**What this task involves:** Go through the records, and copy each line in which the string "devices" is present.

**Data:**
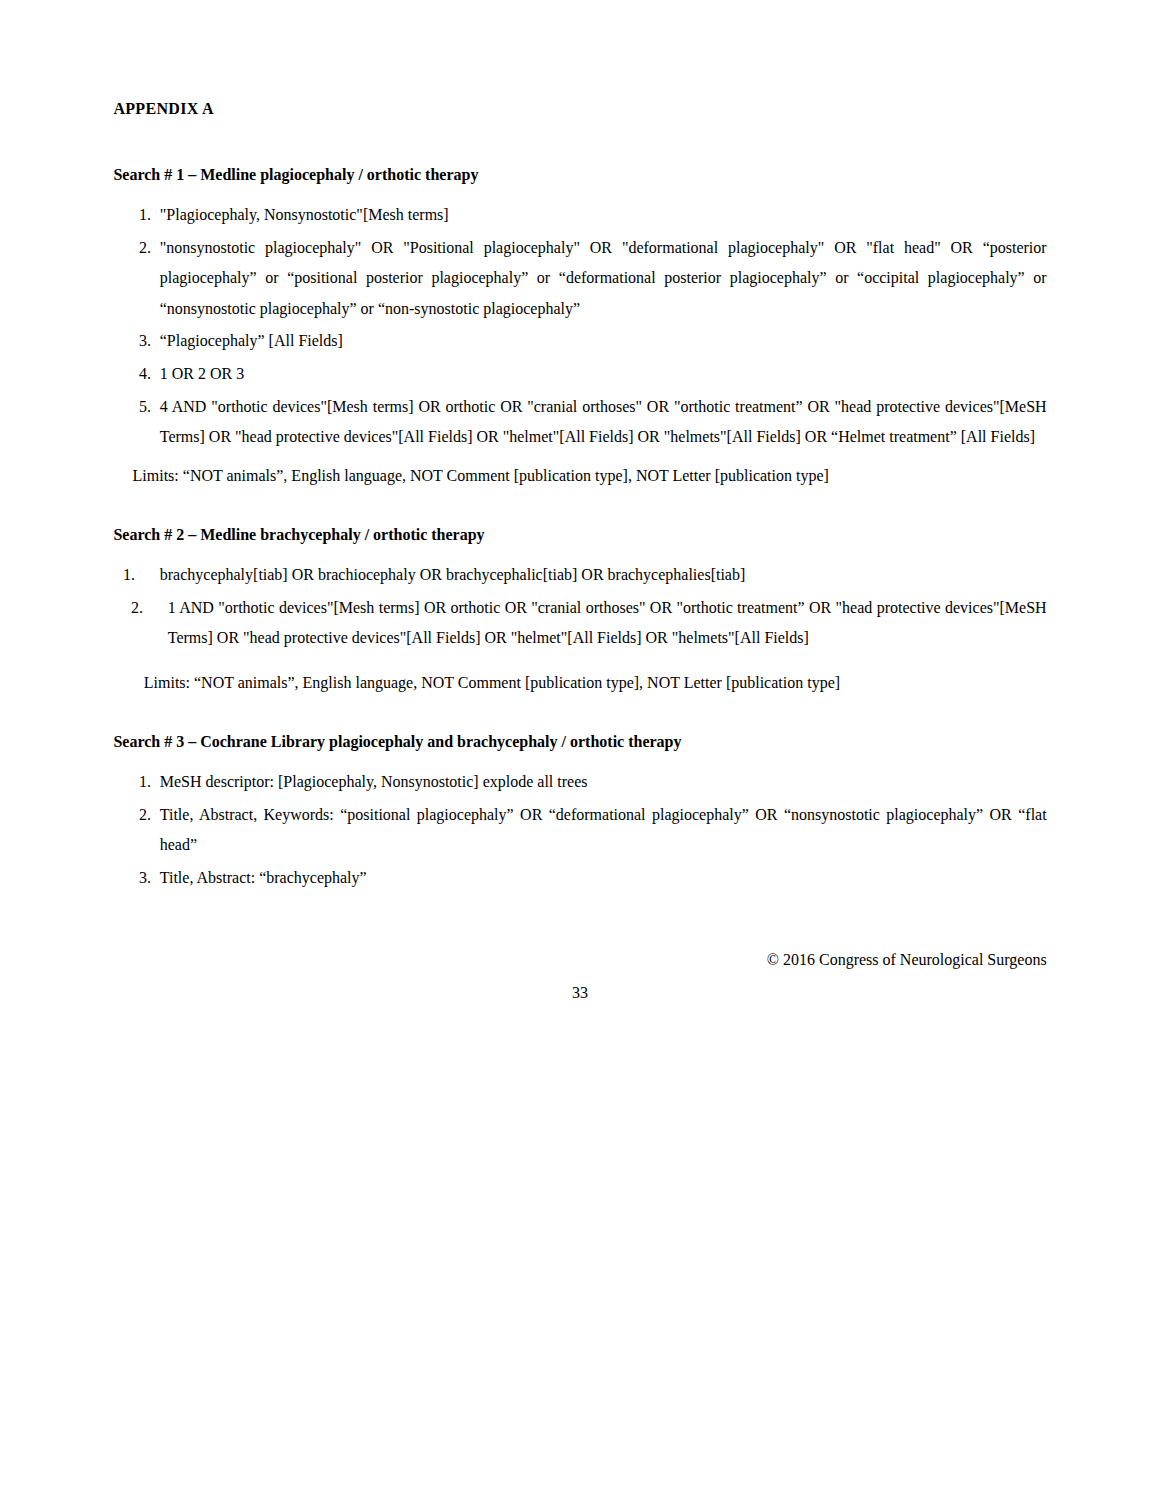APPENDIX A
Search # 1 – Medline plagiocephaly / orthotic therapy
"Plagiocephaly, Nonsynostotic"[Mesh terms]
"nonsynostotic plagiocephaly" OR "Positional plagiocephaly" OR "deformational plagiocephaly" OR "flat head" OR “posterior plagiocephaly” or “positional posterior plagiocephaly” or “deformational posterior plagiocephaly” or “occipital plagiocephaly” or “nonsynostotic plagiocephaly” or “non-synostotic plagiocephaly”
“Plagiocephaly” [All Fields]
1 OR 2 OR 3
4 AND "orthotic devices"[Mesh terms] OR orthotic OR "cranial orthoses" OR "orthotic treatment” OR "head protective devices"[MeSH Terms] OR "head protective devices"[All Fields] OR "helmet"[All Fields] OR "helmets"[All Fields] OR “Helmet treatment” [All Fields]
Limits: “NOT animals”, English language, NOT Comment [publication type], NOT Letter [publication type]
Search # 2 – Medline brachycephaly / orthotic therapy
brachycephaly[tiab] OR brachiocephaly OR brachycephalic[tiab] OR brachycephalies[tiab]
1 AND "orthotic devices"[Mesh terms] OR orthotic OR "cranial orthoses" OR "orthotic treatment” OR "head protective devices"[MeSH Terms] OR "head protective devices"[All Fields] OR "helmet"[All Fields] OR "helmets"[All Fields]
Limits: “NOT animals”, English language, NOT Comment [publication type], NOT Letter [publication type]
Search # 3 – Cochrane Library plagiocephaly and brachycephaly / orthotic therapy
MeSH descriptor: [Plagiocephaly, Nonsynostotic] explode all trees
Title, Abstract, Keywords: “positional plagiocephaly” OR “deformational plagiocephaly” OR “nonsynostotic plagiocephaly” OR “flat head”
Title, Abstract: “brachycephaly”
© 2016 Congress of Neurological Surgeons 33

**Response box:**
4 AND "orthotic devices"[Mesh terms] OR orthotic OR "cranial orthoses" OR "orthotic treatment” OR "head protective devices"[MeSH Terms] OR "head protective devices"[All Fields] OR "helmet"[All Fields] OR "helmets"[All Fields] OR “Helmet treatment” [All Fields]
1 AND "orthotic devices"[Mesh terms] OR orthotic OR "cranial orthoses" OR "orthotic treatment” OR "head protective devices"[MeSH Terms] OR "head protective devices"[All Fields] OR "helmet"[All Fields] OR "helmets"[All Fields]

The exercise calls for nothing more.